Rename "series" to "data sets" wherever it occurs in the records, keeping all other text the same. Leave the pictures out of your answer.

=== Data for processing ===
:::::
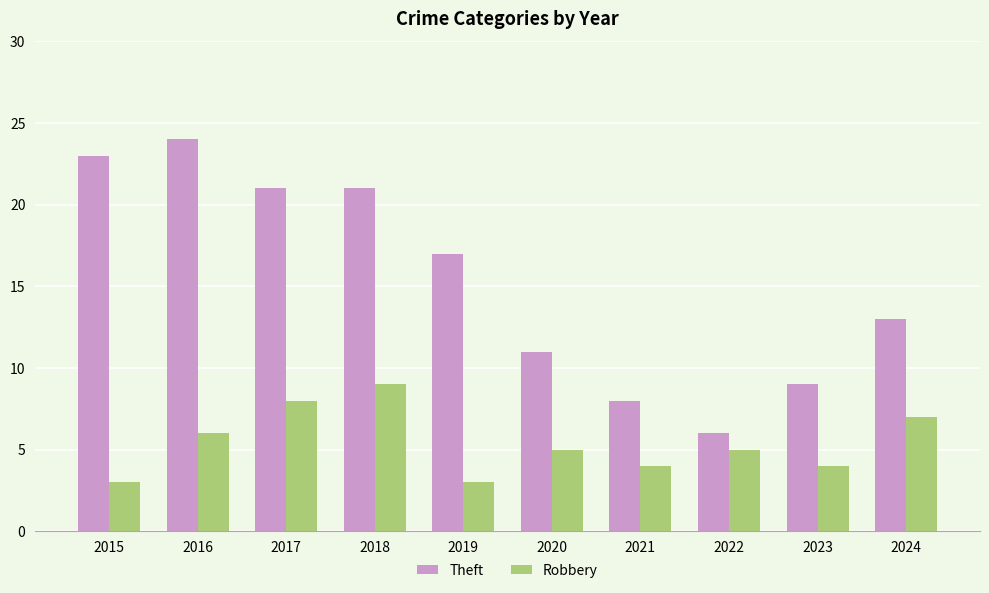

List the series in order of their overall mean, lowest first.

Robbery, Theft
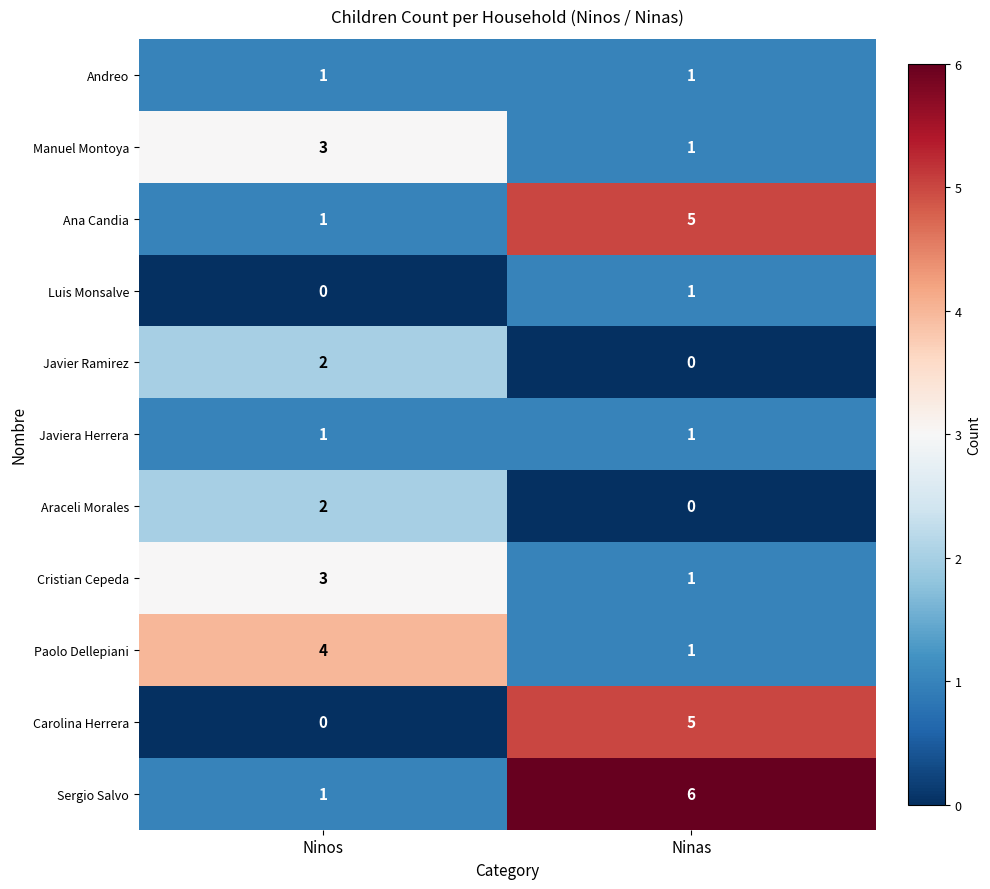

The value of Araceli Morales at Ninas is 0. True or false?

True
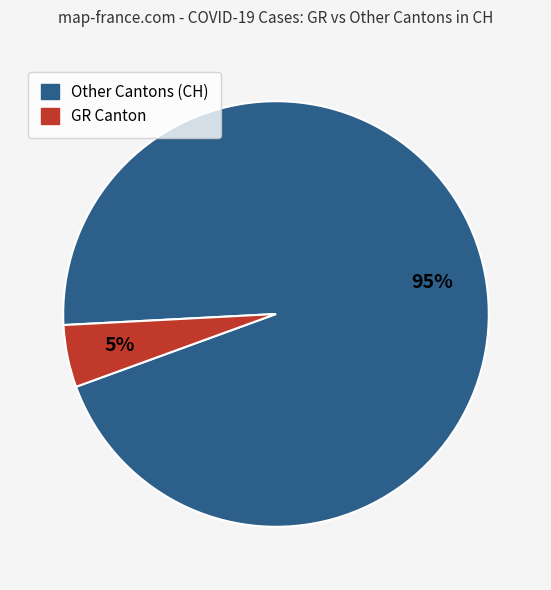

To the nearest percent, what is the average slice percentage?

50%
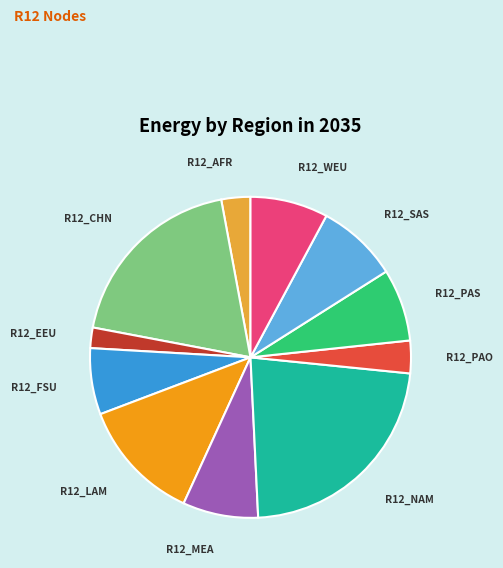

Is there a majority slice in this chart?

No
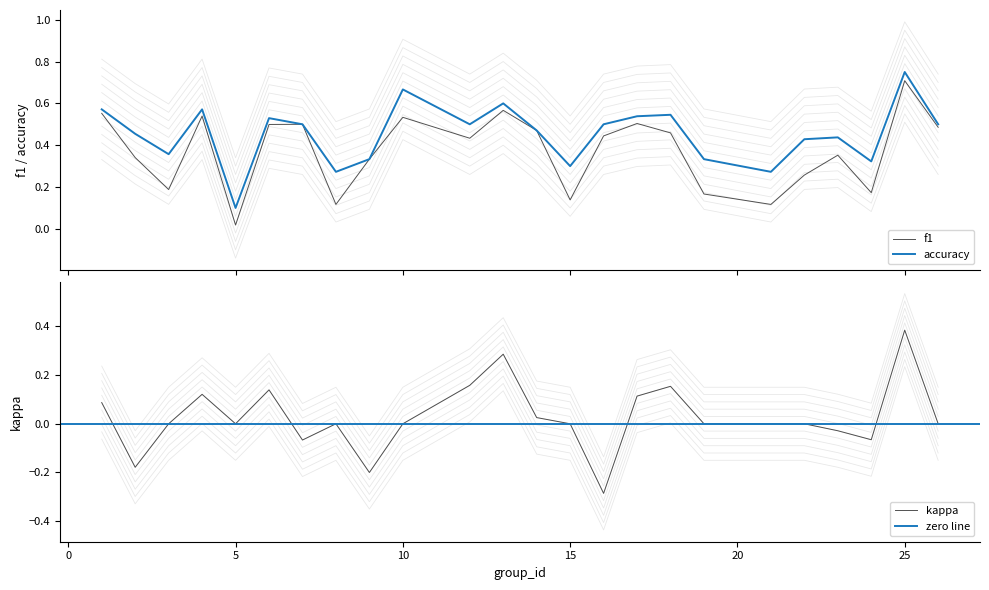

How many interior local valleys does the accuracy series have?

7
:::::
=== Expected output ===
List the data sets in order of their overall mean, lowest first.

Robbery, Theft

The value of Araceli Morales at Ninas is 0. True or false?

True

To the nearest percent, what is the average slice percentage?

50%

Is there a majority slice in this chart?

No

How many interior local valleys does the accuracy data sets have?

7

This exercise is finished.